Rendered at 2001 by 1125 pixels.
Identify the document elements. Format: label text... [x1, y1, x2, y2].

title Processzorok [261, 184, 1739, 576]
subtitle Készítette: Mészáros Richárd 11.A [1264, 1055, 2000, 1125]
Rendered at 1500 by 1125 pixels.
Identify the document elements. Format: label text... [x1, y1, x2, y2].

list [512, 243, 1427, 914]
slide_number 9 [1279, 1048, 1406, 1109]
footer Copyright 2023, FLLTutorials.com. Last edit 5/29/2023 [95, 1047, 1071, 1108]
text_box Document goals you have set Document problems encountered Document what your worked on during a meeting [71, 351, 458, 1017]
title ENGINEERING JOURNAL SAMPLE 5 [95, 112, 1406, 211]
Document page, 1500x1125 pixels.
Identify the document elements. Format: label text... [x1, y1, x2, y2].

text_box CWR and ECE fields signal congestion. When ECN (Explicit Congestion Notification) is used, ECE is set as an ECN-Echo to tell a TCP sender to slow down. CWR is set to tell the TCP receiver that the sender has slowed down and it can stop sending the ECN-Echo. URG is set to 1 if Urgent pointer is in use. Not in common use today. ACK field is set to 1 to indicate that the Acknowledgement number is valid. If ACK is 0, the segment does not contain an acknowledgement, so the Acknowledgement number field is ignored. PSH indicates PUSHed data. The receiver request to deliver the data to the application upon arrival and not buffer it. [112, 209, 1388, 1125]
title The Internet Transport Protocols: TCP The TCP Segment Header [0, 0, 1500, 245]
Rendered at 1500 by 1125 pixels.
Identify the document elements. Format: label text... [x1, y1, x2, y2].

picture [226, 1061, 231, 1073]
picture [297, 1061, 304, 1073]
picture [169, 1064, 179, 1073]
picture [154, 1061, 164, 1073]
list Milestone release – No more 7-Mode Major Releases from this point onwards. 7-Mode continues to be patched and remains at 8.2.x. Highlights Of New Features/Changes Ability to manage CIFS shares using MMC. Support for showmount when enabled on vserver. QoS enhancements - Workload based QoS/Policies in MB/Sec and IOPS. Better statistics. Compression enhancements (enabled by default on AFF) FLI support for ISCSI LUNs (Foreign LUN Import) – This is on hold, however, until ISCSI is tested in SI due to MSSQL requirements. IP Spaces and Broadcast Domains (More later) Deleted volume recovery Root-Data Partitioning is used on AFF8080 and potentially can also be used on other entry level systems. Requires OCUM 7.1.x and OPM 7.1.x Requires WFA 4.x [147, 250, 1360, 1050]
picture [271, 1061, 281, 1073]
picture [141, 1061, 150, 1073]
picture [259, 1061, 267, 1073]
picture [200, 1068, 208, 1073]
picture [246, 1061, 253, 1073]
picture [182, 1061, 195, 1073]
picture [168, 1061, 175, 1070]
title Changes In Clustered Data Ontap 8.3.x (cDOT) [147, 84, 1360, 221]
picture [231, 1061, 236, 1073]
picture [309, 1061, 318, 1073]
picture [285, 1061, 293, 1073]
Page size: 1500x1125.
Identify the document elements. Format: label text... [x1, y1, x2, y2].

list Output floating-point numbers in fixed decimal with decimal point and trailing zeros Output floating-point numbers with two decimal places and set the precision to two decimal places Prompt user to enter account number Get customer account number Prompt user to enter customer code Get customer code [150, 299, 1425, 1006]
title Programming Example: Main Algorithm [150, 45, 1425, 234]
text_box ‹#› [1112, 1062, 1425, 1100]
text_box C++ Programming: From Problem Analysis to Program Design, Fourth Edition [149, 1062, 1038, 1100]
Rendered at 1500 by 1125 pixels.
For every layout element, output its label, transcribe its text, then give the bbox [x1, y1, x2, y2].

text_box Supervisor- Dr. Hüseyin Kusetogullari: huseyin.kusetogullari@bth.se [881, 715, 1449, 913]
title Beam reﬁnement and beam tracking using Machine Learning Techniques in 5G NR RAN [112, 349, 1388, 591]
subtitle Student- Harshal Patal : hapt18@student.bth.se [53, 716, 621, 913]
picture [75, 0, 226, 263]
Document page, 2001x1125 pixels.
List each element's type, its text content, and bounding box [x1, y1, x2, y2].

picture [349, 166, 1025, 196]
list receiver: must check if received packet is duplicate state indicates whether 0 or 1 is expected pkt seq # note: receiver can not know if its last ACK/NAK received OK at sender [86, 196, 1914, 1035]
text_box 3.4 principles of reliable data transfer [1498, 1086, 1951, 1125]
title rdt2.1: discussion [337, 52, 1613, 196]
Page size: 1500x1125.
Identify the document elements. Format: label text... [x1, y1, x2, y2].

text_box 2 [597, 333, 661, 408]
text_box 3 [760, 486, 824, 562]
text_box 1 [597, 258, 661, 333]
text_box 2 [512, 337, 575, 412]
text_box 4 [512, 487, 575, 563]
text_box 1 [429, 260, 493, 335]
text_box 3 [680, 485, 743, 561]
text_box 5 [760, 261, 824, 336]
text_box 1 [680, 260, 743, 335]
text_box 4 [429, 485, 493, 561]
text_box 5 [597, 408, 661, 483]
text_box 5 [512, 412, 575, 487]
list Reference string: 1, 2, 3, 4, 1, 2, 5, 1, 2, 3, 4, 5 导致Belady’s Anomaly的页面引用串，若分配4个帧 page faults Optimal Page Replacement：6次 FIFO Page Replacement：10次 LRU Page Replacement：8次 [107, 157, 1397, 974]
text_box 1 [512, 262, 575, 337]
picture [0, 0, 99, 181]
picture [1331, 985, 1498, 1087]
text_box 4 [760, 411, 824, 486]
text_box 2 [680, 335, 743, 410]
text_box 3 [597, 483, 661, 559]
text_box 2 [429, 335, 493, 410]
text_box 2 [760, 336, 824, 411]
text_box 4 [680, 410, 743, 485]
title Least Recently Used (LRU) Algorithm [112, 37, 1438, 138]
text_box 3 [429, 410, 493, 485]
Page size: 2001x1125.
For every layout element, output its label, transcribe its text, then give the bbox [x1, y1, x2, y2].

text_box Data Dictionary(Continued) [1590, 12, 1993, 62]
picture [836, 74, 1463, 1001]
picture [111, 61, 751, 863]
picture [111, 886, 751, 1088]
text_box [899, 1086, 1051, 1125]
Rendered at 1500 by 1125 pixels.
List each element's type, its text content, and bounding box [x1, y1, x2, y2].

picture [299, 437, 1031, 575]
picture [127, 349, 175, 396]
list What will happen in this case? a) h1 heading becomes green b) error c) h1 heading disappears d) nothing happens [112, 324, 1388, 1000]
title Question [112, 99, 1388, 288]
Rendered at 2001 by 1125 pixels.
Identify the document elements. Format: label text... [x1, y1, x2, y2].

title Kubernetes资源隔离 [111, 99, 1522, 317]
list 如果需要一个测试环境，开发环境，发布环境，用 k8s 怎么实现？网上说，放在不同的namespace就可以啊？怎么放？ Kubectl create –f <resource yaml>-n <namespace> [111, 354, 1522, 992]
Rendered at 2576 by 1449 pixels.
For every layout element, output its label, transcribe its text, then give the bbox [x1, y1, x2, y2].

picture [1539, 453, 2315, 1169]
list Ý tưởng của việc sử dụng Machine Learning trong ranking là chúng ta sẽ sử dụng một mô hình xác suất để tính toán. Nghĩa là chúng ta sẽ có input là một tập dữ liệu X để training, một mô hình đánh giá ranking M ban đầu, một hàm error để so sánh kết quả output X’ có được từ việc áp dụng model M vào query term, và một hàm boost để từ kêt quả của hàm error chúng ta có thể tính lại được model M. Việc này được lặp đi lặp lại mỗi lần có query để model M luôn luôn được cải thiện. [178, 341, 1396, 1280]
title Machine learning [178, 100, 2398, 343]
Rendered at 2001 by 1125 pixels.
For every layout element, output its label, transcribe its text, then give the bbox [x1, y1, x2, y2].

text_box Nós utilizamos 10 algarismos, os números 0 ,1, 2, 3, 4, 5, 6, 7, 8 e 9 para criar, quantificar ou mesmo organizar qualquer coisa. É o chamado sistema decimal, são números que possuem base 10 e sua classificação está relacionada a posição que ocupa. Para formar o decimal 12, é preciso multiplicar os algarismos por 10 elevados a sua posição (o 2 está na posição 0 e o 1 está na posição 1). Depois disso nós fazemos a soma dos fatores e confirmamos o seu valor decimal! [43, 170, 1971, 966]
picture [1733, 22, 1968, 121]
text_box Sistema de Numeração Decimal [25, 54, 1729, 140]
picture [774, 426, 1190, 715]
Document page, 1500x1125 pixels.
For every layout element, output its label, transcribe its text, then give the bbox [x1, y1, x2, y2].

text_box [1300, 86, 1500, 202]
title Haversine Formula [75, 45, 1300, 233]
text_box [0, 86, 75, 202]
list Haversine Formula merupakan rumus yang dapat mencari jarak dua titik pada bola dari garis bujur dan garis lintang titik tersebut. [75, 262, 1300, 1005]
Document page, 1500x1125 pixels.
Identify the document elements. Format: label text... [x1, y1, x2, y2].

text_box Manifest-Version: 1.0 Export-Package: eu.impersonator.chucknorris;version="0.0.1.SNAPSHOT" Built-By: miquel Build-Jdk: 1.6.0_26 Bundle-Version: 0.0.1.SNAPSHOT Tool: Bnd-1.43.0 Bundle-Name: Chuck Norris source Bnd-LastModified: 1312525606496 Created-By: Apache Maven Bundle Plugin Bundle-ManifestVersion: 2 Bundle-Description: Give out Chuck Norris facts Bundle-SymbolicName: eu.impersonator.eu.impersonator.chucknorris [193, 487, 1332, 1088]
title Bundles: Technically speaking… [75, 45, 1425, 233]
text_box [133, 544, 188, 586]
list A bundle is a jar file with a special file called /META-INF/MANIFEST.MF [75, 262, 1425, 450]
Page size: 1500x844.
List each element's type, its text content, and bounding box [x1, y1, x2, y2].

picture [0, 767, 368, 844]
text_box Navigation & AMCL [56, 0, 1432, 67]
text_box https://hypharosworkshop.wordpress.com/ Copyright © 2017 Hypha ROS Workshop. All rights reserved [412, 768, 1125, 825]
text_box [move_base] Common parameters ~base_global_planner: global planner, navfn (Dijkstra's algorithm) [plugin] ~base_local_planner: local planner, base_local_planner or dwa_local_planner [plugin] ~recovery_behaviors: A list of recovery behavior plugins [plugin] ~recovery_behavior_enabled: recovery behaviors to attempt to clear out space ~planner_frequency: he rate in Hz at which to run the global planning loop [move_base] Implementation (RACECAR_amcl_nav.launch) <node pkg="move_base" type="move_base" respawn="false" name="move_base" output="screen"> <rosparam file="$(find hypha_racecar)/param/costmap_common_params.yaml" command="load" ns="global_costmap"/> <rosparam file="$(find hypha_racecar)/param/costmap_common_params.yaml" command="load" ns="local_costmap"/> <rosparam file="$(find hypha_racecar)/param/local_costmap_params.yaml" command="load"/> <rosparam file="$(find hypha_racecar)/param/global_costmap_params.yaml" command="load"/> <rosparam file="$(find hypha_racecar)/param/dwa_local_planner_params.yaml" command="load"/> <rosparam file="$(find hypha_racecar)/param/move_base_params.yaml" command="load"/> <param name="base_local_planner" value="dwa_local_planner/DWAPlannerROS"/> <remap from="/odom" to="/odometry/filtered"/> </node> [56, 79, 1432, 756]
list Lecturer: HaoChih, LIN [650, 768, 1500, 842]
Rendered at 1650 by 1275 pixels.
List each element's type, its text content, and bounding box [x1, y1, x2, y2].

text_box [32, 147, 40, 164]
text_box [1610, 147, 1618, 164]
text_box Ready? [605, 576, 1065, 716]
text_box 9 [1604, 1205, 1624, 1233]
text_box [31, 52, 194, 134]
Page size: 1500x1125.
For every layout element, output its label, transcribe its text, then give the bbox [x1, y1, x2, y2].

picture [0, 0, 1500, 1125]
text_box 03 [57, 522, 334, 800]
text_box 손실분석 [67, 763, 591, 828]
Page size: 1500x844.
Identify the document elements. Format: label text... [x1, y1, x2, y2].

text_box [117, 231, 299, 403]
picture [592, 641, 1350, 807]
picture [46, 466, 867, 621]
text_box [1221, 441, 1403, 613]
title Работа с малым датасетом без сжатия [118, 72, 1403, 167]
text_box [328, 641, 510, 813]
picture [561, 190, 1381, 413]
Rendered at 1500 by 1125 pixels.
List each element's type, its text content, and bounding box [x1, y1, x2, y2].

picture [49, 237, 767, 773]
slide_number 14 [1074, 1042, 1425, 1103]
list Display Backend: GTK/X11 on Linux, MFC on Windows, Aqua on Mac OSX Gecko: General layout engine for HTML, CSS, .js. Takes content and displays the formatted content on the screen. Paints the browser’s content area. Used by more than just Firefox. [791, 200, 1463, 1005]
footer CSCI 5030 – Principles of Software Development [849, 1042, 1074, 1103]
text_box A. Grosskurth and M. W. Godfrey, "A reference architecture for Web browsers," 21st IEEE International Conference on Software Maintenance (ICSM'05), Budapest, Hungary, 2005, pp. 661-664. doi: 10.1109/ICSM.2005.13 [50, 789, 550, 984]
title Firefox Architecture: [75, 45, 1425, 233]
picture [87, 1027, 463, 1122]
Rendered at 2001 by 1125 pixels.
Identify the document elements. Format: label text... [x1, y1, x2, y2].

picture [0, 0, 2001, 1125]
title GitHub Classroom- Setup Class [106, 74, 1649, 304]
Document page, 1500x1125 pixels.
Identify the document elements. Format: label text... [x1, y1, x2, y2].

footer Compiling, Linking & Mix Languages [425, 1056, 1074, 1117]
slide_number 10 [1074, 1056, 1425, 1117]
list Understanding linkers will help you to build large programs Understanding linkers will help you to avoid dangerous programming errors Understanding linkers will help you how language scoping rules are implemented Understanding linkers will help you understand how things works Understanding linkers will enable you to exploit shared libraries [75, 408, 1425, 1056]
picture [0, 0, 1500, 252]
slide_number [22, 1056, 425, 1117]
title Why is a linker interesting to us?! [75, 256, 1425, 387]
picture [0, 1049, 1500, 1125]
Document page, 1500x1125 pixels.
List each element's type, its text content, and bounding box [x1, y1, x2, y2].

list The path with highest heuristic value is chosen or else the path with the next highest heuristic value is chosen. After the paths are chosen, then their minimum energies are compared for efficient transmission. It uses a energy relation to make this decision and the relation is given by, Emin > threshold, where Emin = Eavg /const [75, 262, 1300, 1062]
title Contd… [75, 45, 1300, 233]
══════════
Set out, exactly as written, the lines from the line with "slide_number [22, 1056, 425, 1117]" to the last line of the records, inclusive, and only those lines.

ANSWER FOR THIS EXERCISE =
slide_number [22, 1056, 425, 1117]
title Why is a linker interesting to us?! [75, 256, 1425, 387]
picture [0, 1049, 1500, 1125]
Document page, 1500x1125 pixels.
List each element's type, its text content, and bounding box [x1, y1, x2, y2].

list The path with highest heuristic value is chosen or else the path with the next highest heuristic value is chosen. After the paths are chosen, then their minimum energies are compared for efficient transmission. It uses a energy relation to make this decision and the relation is given by, Emin > threshold, where Emin = Eavg /const [75, 262, 1300, 1062]
title Contd… [75, 45, 1300, 233]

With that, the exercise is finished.